По эту сторону Иордана (Канович, Люксембург) - страница 14

Редко нынче достаются бабе Неле Леночкины улыбки, давно уж нет у нее прежней ненаглядной внученьки Леночки, а почему-то эта улыбка бабу Нелю не обрадовала.

Леночка понюхала суп, поморщилась, но съела несколько ложек прямо из кастрюли.

— Села бы, пообедала как человек. Случилось что? Или не скажешь, как всегда?

— Потом, потом! Опаздываю! Вечером…

И опять улыбается, но прямо на бабу Нелю не смотрит. И убежала.

Вечером… Мнительная я стала, думает баба Неля. Ну, до вечера еще дожить надо.

Теперь Цилю кормить. Циля почти ничего не ест, но попробуй-ка пропусти обед или ужин.

Процедура сложная. Опять перетащить Цилю обратно в кухню — а не хочет теперь, хочет здесь, на кровати, упирается, не сдвинешь. Да ведь нельзя, все заляпает.

— Ну и сиди без обеда.

Циля мгновенно начинает плакать. Слез у нее мало, две-три слезинки всего, она подбирает их темным согнутым пальцем — и в рот, бережет жидкость. Дальше плачет всухую.

Баба Неля тоже заплакала бы. Но лучше не начинать, у нее слез нет совсем, а без слез такой жгучий спазм сожмет горло, за час не разделаешься.

— Ладно тебе, ладно, пойдем поедим.

А Циля раз, вывернулась из рук — откуда только прыть берется, когда не надо, — и улеглась. Лежит в своей пилотке, скрючилась, поплакивает потихоньку.

— Не хочешь есть? А без еды жить не будешь.

— Жить, жить! — всхлипывает Циля. — Только жить, жить, жить!

Звонок в дверь. И кого дьявол несет? У своих у всех ключи.

Молодой мужик, лет сорока с плюсом.

— Это здесь мишпахат олим ми Руссия?[4]

— Здесь, здесь.

— Шалом. Это гиверет[5] Рувински?

— Это дочка моя Рувинская. А я Сомова.

— Да, так. Вот у меня барешима[6] Рувински Валентина, Рувински Элена, Рувински Юлия, Сомов Нелли…

— Это я… Да что в дверях стоять, пройдемте хоть в кухню, если по делу.

Какое у него может быть дело? А там Циля голодная плачет.

В одной руке у него список, в другой полиэтиленовый мешок. Дочитывает по списку:

— …и Ласкин Циля.

— А это моя мама.

— У вас все еще мама? Как красиво.

Да уж, куда красивее.

— А я прихожу сказать, что у нас есть мивца[7].
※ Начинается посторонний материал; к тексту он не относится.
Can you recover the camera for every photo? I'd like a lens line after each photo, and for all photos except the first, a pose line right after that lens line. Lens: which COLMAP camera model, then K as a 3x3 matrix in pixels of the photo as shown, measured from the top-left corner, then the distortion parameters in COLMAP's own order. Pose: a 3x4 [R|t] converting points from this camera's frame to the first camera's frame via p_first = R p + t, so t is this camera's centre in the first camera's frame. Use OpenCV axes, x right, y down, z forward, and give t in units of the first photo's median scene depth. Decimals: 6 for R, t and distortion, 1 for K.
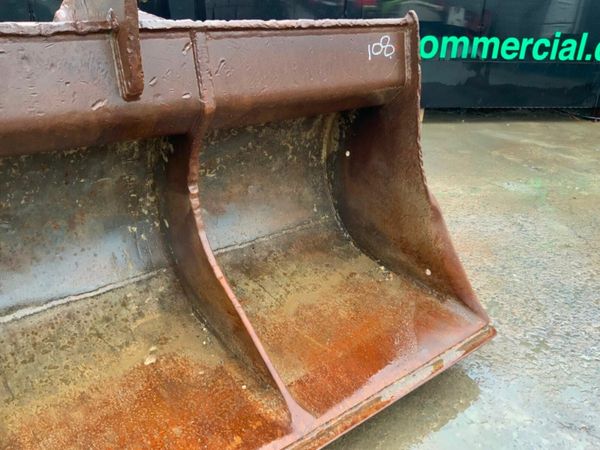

Баба Неля чуть не плюнула:

— Нет, нет, ничего не покупаем! Шалом, шалом! — и из кухни хочет его вытеснить на выход, а он не поддается:

— Я к вам беhитнадвут, леhааник сиюа[8], помогать олим хадашим[9]

— Ну, заболтал! Ничего я тебя не понимаю и понимать не хочу.

— Но почему? Вам не нравится баарец[10]?

Ну, что ему скажешь? Как дети, ей-богу. Нравится не нравится, тоже мне разговор.

— Мне везде нравится.

— Увидите, будет хорошо.

— Знаю, знаю.

— Есть проблемы, но не надо входить в панику, они даются развязать.